======== Records for this task ========

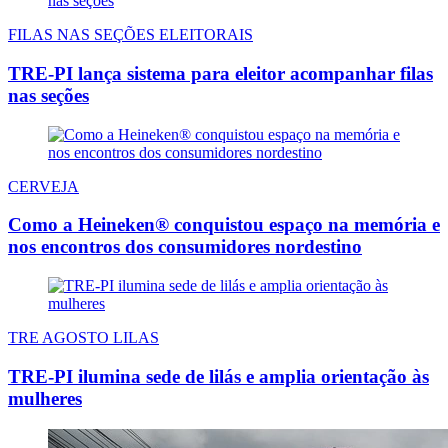
FILAS NAS SEÇÕES ELEITORAIS
TRE-PI lança sistema para eleitor acompanhar filas
nas seções
CERVEJA
Como a Heineken® conquistou espaço na memória e
nos encontros dos consumidores nordestino
TRE AGOSTO LILAS
TRE-PI ilumina sede de lilás e amplia orientação às
mulheres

========

Aim of the task
Copy out every entry above word for word; omit the images.

Expected answer
FILAS NAS SEÇÕES ELEITORAIS
TRE-PI lança sistema para eleitor acompanhar filas
nas seções
CERVEJA
Como a Heineken® conquistou espaço na memória e
nos encontros dos consumidores nordestino
TRE AGOSTO LILAS
TRE-PI ilumina sede de lilás e amplia orientação às
mulheres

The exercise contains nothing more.